As Etienne went on to report, "Heming Willis, 44, shared a photo of her husband on Instagram, revealing that the actor's condition has worsened since the family first revealed his aphasia diagnosis last year."
"Our family wanted to start by expressing our deepest gratitude for the incredible outpouring of love, support, and wonderful stories we have all received since sharing Bruce's original diagnosis," Emma wrote. "In the spirit of that, we wanted to give you an update about our beloved husband, father, and friend since we now have a deeper understanding of what he is experiencing."
"Since we announced Bruce's diagnosis of aphasia in spring 2022, Bruce's condition has progressed and we now have a more specific diagnosis: frontotemporal dementia (known as FTD)," she continued. "Unfortunately, challenges with communication are just one symptom of the disease Bruce faces. While this is painful, it is a relief to finally have a clear diagnosis."
Heming Willis continued further, "Bruce always believed in using his voice in the world to help others and to raise awareness about important issues both publicly and privately. "We know in our hearts that – if he could today — he would want to respond by bringing global attention and a connectedness with those who are also dealing with this debilitating disease and how it impacts so many individuals and their families."
"Bruce has always found joy in life – and has helped everyone he knows to do the same," Emma concluded. "It has meant the world to see that sense of care echoed back to him and to all of us. We have been so moved by the love you have all shared for our dear husband, father, and friend during this difficult time. Your continued compassion, understanding, and respect will enable us to help Bruce live as full a life as possible."

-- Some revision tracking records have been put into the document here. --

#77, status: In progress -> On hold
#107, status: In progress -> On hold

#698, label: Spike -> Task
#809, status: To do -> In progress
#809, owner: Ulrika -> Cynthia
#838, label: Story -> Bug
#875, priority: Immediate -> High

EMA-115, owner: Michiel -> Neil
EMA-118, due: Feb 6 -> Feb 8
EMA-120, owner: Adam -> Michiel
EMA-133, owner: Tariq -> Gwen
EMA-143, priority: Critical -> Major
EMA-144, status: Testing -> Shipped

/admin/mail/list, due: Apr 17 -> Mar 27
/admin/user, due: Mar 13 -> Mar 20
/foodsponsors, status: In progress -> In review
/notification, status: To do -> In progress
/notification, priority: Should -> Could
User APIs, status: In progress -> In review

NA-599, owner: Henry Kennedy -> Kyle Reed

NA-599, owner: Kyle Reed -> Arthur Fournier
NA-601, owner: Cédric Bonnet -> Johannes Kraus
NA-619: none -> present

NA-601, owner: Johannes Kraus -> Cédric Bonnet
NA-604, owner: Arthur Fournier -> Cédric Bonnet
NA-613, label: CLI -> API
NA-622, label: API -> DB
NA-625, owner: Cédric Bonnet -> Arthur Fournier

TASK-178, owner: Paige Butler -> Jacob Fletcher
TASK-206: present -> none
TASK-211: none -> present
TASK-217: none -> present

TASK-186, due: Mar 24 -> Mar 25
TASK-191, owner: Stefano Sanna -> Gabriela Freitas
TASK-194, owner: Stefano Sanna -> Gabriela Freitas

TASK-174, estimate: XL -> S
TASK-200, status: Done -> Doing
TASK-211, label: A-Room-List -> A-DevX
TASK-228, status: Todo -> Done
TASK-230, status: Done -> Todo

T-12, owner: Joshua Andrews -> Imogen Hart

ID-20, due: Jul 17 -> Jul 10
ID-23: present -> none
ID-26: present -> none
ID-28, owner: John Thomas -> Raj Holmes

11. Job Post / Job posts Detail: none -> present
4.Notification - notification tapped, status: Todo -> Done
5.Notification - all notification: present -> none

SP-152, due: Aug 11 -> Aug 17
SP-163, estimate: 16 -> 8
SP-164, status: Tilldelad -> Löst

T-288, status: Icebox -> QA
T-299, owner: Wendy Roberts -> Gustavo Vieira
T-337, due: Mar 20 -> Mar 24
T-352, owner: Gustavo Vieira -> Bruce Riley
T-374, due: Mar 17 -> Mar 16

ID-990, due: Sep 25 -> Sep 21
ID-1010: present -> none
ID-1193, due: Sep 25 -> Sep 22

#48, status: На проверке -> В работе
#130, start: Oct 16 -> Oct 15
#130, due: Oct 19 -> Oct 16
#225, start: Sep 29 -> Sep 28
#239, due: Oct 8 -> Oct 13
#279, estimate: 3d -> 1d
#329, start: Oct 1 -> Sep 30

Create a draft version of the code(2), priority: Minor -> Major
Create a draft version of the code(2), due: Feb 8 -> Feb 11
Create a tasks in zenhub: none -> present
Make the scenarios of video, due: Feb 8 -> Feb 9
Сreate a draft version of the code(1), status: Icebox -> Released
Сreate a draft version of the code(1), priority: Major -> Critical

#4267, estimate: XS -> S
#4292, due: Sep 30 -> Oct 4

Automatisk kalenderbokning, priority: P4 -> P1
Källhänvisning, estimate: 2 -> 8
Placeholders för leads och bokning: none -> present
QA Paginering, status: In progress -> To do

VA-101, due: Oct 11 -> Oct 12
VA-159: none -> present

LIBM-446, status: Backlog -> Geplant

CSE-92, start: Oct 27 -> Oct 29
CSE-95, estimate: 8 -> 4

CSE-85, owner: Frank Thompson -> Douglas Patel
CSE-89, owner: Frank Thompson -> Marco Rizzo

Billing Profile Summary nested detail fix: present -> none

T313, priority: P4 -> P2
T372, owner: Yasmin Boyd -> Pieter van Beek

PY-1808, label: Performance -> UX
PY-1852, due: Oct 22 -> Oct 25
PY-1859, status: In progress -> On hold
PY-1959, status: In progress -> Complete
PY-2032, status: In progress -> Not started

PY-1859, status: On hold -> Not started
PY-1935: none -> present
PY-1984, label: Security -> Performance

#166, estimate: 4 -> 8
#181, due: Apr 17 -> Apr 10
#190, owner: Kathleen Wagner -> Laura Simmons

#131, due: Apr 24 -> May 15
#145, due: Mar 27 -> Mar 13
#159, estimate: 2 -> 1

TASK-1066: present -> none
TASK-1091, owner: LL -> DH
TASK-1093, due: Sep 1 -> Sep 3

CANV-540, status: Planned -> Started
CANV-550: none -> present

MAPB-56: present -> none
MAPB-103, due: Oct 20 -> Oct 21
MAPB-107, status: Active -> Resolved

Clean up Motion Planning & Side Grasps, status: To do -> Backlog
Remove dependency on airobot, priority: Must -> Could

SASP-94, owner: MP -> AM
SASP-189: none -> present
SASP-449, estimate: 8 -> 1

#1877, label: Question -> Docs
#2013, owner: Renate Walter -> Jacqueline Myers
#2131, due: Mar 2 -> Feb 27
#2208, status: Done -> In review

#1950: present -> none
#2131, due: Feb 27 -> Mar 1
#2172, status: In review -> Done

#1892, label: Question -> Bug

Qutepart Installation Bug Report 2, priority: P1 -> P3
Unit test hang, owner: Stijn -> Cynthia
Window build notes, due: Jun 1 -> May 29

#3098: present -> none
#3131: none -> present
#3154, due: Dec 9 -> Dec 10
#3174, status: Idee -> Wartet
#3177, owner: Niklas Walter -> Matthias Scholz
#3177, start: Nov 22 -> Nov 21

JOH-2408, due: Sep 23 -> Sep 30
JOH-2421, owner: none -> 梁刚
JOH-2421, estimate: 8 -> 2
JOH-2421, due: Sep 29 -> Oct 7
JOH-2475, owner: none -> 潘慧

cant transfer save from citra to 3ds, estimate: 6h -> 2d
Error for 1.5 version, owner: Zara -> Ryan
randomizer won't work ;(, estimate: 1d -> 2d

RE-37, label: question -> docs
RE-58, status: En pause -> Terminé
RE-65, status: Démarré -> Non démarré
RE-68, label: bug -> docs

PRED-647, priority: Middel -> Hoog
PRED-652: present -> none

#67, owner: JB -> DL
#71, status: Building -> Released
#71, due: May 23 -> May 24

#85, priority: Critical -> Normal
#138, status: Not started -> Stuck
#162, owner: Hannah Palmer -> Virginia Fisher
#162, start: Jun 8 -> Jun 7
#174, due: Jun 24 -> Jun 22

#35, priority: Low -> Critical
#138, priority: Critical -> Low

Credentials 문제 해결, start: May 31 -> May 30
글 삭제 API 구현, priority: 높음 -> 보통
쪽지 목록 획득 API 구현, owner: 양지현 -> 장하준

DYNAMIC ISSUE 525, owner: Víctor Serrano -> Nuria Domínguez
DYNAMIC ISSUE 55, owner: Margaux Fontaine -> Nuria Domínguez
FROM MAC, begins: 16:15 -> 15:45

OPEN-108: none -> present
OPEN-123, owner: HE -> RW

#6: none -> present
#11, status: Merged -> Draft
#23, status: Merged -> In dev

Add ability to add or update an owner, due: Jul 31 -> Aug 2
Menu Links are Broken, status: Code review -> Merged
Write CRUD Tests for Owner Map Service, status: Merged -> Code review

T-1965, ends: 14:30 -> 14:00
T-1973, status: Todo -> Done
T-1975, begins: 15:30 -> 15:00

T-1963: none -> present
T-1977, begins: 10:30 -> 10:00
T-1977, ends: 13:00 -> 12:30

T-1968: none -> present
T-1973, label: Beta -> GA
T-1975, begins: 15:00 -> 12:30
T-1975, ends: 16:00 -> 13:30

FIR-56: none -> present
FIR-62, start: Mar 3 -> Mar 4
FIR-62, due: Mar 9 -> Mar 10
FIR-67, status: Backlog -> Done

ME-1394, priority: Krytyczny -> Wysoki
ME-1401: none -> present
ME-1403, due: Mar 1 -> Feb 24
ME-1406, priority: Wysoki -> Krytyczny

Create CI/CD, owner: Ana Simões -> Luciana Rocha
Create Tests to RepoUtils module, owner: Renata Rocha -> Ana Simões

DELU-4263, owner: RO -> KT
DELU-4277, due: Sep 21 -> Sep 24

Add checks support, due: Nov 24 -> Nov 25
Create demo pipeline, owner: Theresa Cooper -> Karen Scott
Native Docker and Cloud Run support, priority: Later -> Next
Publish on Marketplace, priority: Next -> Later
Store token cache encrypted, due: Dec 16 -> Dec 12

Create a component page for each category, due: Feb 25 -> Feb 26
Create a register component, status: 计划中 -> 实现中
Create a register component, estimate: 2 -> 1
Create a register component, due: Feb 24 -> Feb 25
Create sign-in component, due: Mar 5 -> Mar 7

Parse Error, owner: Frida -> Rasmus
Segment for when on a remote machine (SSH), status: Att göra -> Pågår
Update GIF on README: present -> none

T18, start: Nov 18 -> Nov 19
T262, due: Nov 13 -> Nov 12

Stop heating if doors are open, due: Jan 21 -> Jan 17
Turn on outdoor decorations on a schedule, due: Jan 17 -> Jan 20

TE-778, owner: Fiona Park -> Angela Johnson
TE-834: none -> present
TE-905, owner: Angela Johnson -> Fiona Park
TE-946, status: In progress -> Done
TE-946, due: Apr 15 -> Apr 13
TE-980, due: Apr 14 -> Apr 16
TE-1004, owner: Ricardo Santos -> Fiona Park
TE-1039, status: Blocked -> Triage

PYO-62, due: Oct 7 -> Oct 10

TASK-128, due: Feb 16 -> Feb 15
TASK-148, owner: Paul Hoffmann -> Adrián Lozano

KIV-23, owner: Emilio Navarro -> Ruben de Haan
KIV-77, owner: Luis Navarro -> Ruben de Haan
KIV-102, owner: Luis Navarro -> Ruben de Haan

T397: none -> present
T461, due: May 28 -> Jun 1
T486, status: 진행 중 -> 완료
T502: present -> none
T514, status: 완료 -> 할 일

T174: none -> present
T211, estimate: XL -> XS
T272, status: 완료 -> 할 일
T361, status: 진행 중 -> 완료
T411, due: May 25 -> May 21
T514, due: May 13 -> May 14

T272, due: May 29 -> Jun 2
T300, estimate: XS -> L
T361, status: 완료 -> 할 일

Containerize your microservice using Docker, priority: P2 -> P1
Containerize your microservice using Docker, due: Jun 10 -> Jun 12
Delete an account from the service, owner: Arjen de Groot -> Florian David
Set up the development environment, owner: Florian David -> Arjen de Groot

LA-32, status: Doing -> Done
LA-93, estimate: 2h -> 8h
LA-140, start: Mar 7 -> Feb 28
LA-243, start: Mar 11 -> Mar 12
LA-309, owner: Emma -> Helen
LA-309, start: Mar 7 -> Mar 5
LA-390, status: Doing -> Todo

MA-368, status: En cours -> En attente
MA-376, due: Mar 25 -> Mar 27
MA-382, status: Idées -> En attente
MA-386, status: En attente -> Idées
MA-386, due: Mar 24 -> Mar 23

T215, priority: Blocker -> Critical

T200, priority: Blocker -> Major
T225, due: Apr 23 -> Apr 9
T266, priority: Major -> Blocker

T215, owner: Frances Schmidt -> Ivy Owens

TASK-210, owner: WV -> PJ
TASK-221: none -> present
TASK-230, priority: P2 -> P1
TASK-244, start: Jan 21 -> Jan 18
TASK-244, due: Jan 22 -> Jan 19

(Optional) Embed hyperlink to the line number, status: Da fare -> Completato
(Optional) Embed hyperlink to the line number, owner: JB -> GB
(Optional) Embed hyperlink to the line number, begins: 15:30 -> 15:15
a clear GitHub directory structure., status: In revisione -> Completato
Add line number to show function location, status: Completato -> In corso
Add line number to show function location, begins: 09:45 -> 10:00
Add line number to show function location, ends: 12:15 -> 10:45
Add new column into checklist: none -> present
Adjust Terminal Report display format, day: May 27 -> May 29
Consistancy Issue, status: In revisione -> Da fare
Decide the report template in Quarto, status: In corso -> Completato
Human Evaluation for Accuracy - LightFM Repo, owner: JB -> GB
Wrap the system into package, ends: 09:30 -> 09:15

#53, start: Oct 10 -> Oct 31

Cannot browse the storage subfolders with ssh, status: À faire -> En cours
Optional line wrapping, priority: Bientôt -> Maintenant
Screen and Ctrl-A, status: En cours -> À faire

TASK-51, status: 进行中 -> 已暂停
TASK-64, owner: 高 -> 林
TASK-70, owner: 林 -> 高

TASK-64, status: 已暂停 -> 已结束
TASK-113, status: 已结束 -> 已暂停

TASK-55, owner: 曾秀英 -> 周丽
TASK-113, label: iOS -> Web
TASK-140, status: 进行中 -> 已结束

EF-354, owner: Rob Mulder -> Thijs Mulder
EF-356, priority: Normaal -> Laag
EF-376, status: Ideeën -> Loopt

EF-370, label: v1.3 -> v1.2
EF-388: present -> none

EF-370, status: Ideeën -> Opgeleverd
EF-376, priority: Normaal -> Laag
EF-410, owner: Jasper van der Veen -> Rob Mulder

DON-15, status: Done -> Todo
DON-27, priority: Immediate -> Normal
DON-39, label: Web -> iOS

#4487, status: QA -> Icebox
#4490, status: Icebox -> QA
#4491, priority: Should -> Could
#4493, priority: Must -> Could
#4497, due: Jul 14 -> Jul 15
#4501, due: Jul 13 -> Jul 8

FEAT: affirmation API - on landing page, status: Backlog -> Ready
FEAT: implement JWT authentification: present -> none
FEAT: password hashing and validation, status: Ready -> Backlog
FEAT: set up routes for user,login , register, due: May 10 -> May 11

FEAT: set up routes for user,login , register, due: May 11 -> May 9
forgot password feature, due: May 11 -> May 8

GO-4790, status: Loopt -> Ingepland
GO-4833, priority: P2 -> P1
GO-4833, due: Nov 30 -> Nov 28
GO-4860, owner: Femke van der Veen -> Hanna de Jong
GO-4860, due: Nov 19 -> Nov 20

According to Mayo Clinic, aphasia "is a condition that robs you of the ability to communicate. It can affect your ability to speak, write and understand language, both verbal and written."
The group adds that the condition "typically occurs suddenly after a stroke or a head injury. But it can also come on gradually from a slow-growing brain tumor or a disease that causes progressive, permanent damage (degenerative)."
People with aphasia experience changes in their ability to communicate, the Mayo Clinic says, and they "may speak in short or incomplete sentences, speak in sentences that don't make sense, substitute one word for another or one sound for another, speak unrecognizable words, not understand other people's conversation or write sentences that don't make sense."